TASK TO COMPLETE:
Print each line of text in the listing below without any change, and omit the pictures.

RECORDS SUPPLIED:

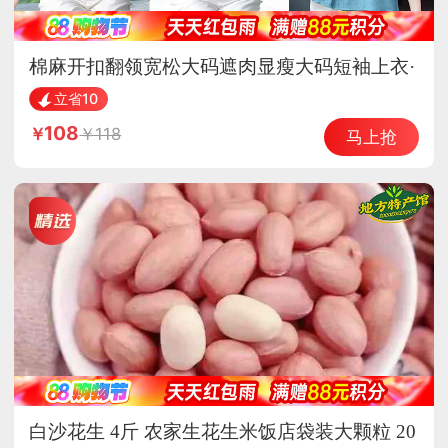
棉麻开扣翻领宽松大码遮肉显瘦大码短袖上衣·
蕾丝口袋紫色
立省10
108
118
马上抢
白沙花生 4斤 农家生花生米饭店袋装大颗粒 20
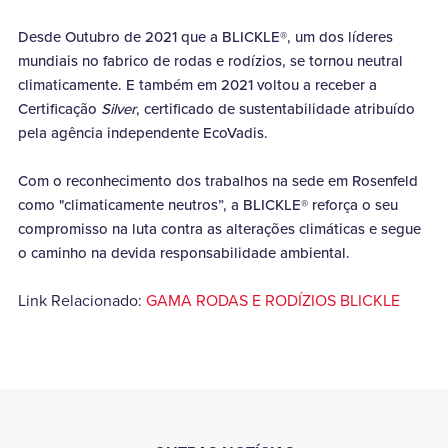
Desde Outubro de 2021 que a BLICKLE®, um dos líderes
mundiais no fabrico de rodas e rodízios, se tornou neutral
climaticamente. E também em 2021 voltou a receber a
Certificação
Silver
, certificado de sustentabilidade atribuído
pela agência independente EcoVadis.
Com o reconhecimento dos trabalhos na sede em Rosenfeld
como "climaticamente neutros”, a BLICKLE® reforça o seu
compromisso na luta contra as alterações climáticas e segue
o caminho na devida responsabilidade ambiental.
Link Relacionado:
GAMA RODAS E RODÍZIOS BLICKLE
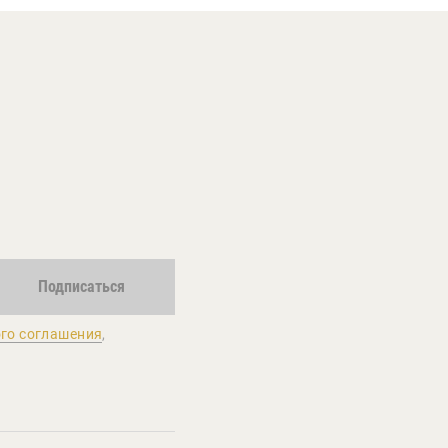
Подписаться
го соглашения
,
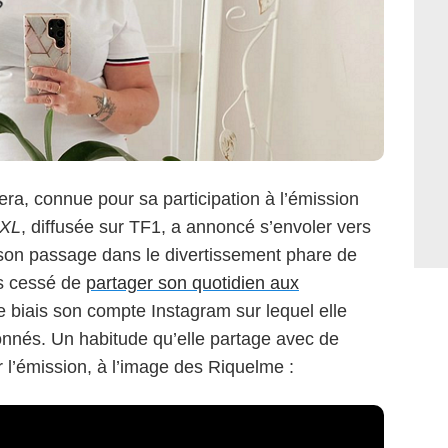
era, connue pour sa participation à l’émission
XXL
, diffusée sur TF1, a annoncé s’envoler vers
son passage dans le divertissement phare de
is cessé de
partager son quotidien aux
e biais son compte Instagram sur lequel elle
nnés. Un habitude qu’elle partage avec de
 l’émission, à l’image des Riquelme :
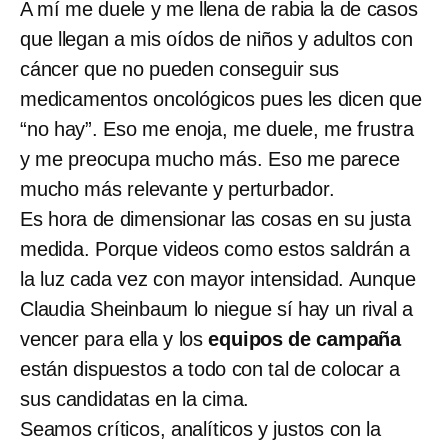
A mí me duele y me llena de rabia la de casos
que llegan a mis oídos de niños y adultos con
cáncer que no pueden conseguir sus
medicamentos oncológicos pues les dicen que
“no hay”. Eso me enoja, me duele, me frustra
y me preocupa mucho más. Eso me parece
mucho más relevante y perturbador.
Es hora de dimensionar las cosas en su justa
medida. Porque videos como estos saldrán a
la luz cada vez con mayor intensidad. Aunque
Claudia Sheinbaum lo niegue sí hay un rival a
vencer para ella y los
equipos de campaña
están dispuestos a todo con tal de colocar a
sus candidatas en la cima.
Seamos críticos, analíticos y justos con la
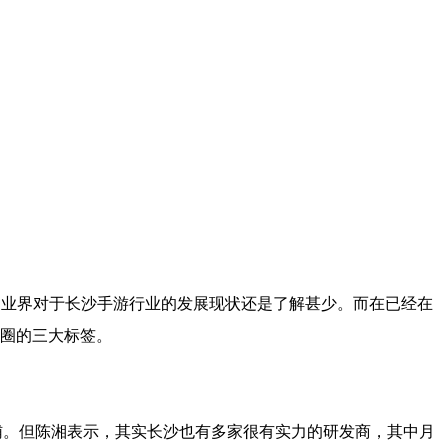
，业界对于长沙手游行业的发展现状还是了解甚少。而在已经在
圈的三大标签。
辅。但陈湘表示，其实长沙也有多家很有实力的研发商，其中月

RESPONSE BOX:
棉麻开扣翻领宽松大码遮肉显瘦大码短袖上衣·
蕾丝口袋紫色
立省10
108
118
马上抢
白沙花生 4斤 农家生花生米饭店袋装大颗粒 20
Desde Outubro de 2021 que a BLICKLE®, um dos líderes
mundiais no fabrico de rodas e rodízios, se tornou neutral
climaticamente. E também em 2021 voltou a receber a
Certificação
Silver
, certificado de sustentabilidade atribuído
pela agência independente EcoVadis.
Com o reconhecimento dos trabalhos na sede em Rosenfeld
como "climaticamente neutros”, a BLICKLE® reforça o seu
compromisso na luta contra as alterações climáticas e segue
o caminho na devida responsabilidade ambiental.
Link Relacionado:
GAMA RODAS E RODÍZIOS BLICKLE
Подписаться
го соглашения
,
era, connue pour sa participation à l’émission
XXL
, diffusée sur TF1, a annoncé s’envoler vers
son passage dans le divertissement phare de
is cessé de
partager son quotidien aux
e biais son compte Instagram sur lequel elle
nnés. Un habitude qu’elle partage avec de
 l’émission, à l’image des Riquelme :
A mí me duele y me llena de rabia la de casos
que llegan a mis oídos de niños y adultos con
cáncer que no pueden conseguir sus
medicamentos oncológicos pues les dicen que
“no hay”. Eso me enoja, me duele, me frustra
y me preocupa mucho más. Eso me parece
mucho más relevante y perturbador.
Es hora de dimensionar las cosas en su justa
medida. Porque videos como estos saldrán a
la luz cada vez con mayor intensidad. Aunque
Claudia Sheinbaum lo niegue sí hay un rival a
vencer para ella y los
equipos de campaña
están dispuestos a todo con tal de colocar a
sus candidatas en la cima.
Seamos críticos, analíticos y justos con la
，业界对于长沙手游行业的发展现状还是了解甚少。而在已经在
圈的三大标签。
辅。但陈湘表示，其实长沙也有多家很有实力的研发商，其中月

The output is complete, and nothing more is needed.